:: Passage for review ::
::::::
Re: Minimalistic consistency model (one step above null model)

Vojtech Pavlik <vojtech@xxxxxxx> · Fri, 14 Nov 2014 21:58:19 +0100

On Fri, Nov 14, 2014 at 01:58:06PM -0600, Josh Poimboeuf wrote:

> > The same applies to the current livepatch implementation, though.  You
> > cannot tell if all threads have left the functions you've patched or
> > whether they're remaining on the stack and as such cannot remove patches
> > safely nor start transforming data.
> 
> Yes, the current livepatch code can't remove patches.  But it can at
> least disable them.  If you follow the rule that function prototype and
> data changes aren't allowed, then you can do a crude cumulative patch
> upgrade by disabling the old patch module and loading a new one.  You
> can also do incremental patching, if desired.  This is a workable first
> solution, I think.  It's a placeholder until we can get a real
> consistency model agreed upon and implemented.

Yes, it is a workable first solution by all means. 

> As a temporary solution, I don't see it being much of a problem that you
> can't change function prototypes.  In most cases I think you can work
> around that with a little bit of creativity.  In fact, this limitation
> is really a benefit as it keeps the code very simple.
> 
> Once you add the above minimal approach, by definition you have to start
> allowing function prototype changes.  And then, for each patch you need
> to start tracking its patched function set and its patching progress,
> which complicates things considerably when you have to deal with
> multiple patches. 

You don't need tracking patching progress, if you don't mind leaving
the trampolines in forever and having the trampoline code deal with
multiple patched sets (a slightly more complicated interval tree that
can return an integer rather than a boolean).

> So I think this starts to look like a not-so-minimal consistency
> model, with the only benefit being that you can change function
> prototypes.

With the minimal approach, when you don't track patching progress, you
also can never tell when a time comes when no old code will be executed
anymore. Any sleeper can still wake up into any old function on its
return stack.

The added prototype-modification consistency doesn't really change
anything in that regard, it just makes the kernel not crash when it
otherwise would.

> > The above implementation of extending the current livepatch to handle
> > function prototype changes can be further extended to handle multiple
> > patches 'in progress' by only jumping to a 'next level' patch if coming
> > from a function not changed by that level.
::::::
:: Task goal ::
Transcribe the part of the livepatch consistency message starting at "On Fri, Nov" and ending at "start transforming data.".

(Recorded data)
::::::
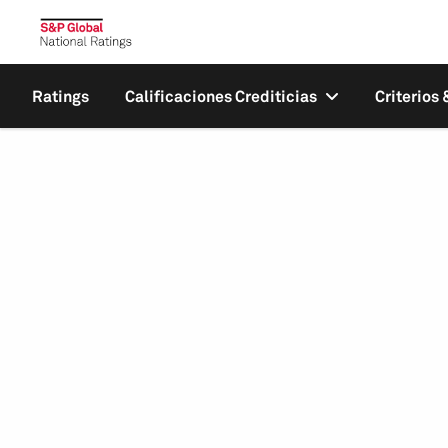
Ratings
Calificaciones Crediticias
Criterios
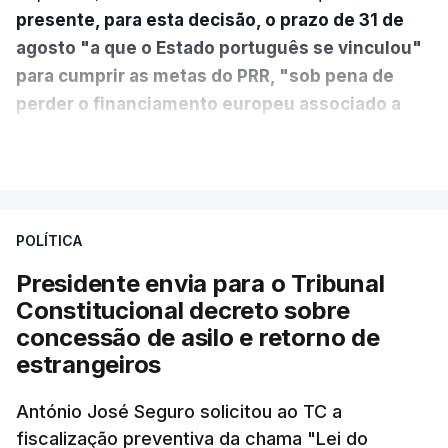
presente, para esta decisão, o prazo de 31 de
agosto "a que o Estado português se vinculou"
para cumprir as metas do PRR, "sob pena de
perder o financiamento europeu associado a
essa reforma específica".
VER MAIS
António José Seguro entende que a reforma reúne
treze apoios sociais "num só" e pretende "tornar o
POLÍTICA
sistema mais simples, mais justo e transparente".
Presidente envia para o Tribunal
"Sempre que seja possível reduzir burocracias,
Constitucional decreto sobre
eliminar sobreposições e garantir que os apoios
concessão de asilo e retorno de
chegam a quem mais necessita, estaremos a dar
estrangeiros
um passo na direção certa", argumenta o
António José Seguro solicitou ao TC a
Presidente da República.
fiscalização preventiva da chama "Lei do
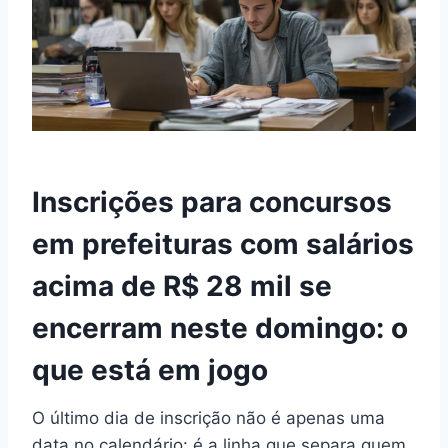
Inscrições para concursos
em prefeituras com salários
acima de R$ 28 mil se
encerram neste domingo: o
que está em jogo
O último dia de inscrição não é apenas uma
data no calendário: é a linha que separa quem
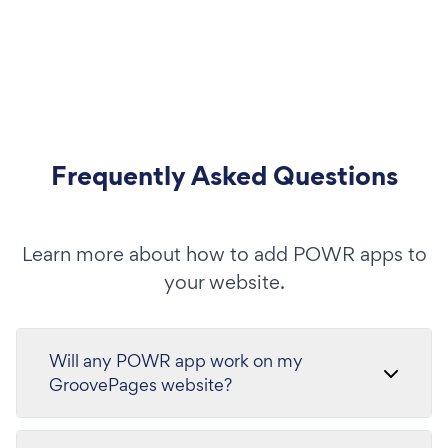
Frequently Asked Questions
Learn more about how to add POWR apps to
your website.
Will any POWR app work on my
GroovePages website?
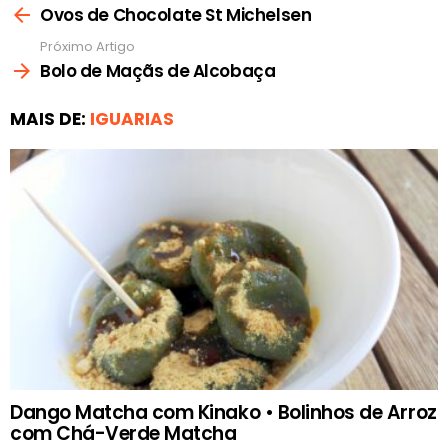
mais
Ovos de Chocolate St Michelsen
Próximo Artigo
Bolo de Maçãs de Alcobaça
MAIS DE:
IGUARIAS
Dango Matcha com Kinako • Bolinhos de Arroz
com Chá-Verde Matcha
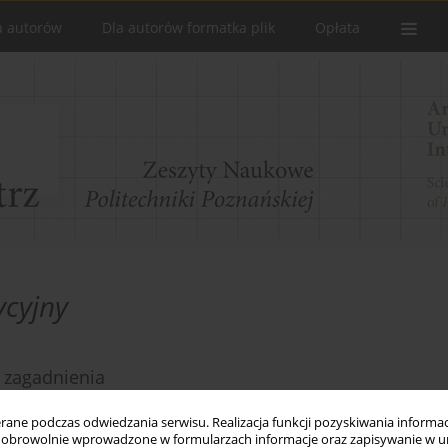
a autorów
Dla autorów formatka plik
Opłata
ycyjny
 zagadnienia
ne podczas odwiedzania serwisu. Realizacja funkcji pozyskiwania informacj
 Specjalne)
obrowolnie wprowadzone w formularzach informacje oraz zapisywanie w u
::::::
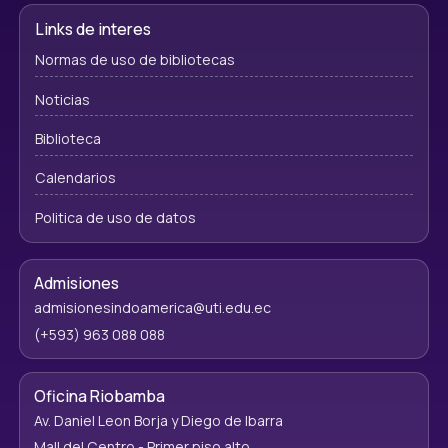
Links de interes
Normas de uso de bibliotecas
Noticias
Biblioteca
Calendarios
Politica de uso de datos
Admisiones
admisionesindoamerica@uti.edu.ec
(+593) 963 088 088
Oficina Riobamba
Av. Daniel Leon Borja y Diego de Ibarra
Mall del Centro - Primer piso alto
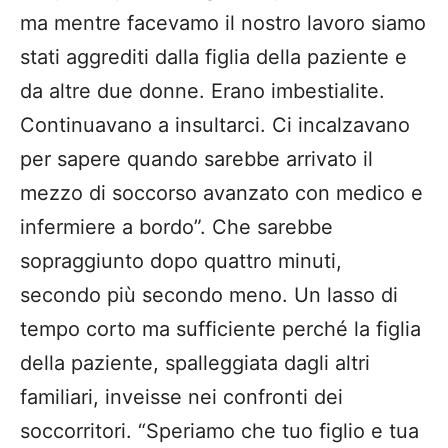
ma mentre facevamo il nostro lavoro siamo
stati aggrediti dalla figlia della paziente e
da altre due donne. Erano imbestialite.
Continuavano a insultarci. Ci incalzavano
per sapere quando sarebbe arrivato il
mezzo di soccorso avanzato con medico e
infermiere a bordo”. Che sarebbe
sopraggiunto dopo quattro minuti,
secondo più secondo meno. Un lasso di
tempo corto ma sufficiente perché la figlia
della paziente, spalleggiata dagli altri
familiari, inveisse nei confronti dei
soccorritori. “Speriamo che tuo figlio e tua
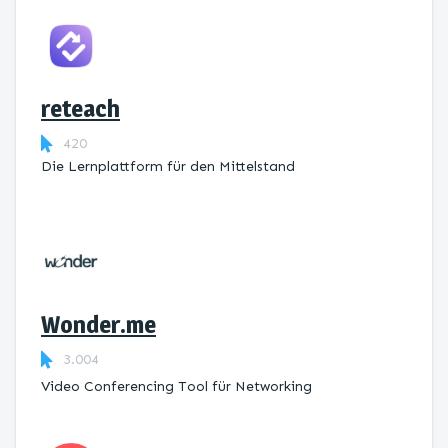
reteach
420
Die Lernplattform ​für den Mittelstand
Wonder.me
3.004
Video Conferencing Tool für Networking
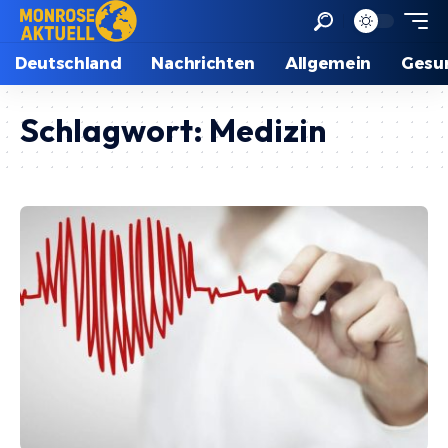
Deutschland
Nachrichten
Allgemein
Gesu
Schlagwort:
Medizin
::::::
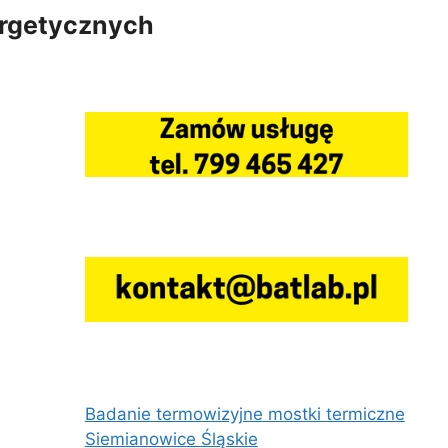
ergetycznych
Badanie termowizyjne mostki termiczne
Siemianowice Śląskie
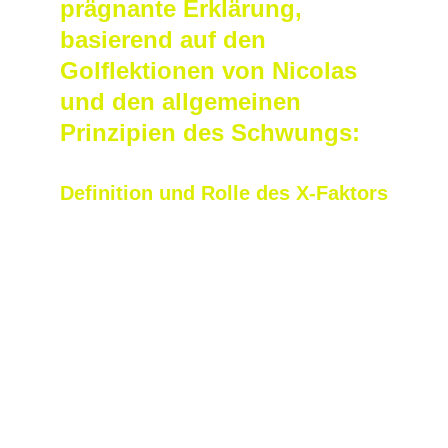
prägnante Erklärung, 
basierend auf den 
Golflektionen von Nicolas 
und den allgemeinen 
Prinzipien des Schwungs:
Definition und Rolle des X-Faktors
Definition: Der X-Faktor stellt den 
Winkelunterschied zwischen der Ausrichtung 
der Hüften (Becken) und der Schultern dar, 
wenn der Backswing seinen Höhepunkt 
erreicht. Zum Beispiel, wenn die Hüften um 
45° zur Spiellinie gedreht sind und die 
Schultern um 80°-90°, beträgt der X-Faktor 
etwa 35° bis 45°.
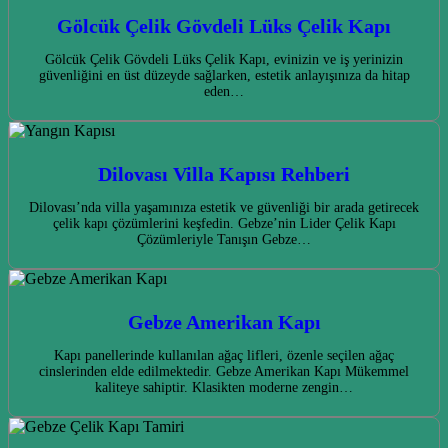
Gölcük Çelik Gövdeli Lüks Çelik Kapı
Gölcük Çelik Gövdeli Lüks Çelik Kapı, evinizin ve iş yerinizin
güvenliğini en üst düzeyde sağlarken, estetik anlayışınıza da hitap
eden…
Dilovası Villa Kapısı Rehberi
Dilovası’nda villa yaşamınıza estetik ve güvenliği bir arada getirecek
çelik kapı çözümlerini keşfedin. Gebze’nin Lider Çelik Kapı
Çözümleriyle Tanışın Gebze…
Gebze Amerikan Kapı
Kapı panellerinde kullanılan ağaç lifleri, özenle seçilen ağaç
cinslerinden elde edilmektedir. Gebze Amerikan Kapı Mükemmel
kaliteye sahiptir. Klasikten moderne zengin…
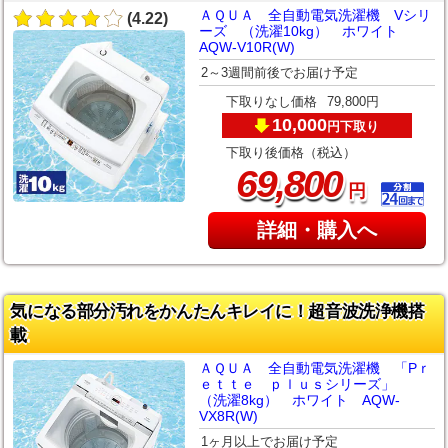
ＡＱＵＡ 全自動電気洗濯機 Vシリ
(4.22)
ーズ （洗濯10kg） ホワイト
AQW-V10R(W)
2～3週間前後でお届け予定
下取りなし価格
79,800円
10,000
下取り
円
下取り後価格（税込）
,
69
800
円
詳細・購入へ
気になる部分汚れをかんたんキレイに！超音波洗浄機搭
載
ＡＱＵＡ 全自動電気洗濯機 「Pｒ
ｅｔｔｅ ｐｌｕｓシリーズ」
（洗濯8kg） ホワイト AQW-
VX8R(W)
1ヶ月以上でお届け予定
::::::
:: Reply ::
On Fri, Nov 14, 2014 at 01:58:06PM -0600, Josh Poimboeuf wrote:

> > The same applies to the current livepatch implementation, though.  You
> > cannot tell if all threads have left the functions you've patched or
> > whether they're remaining on the stack and as such cannot remove patches
> > safely nor start transforming data.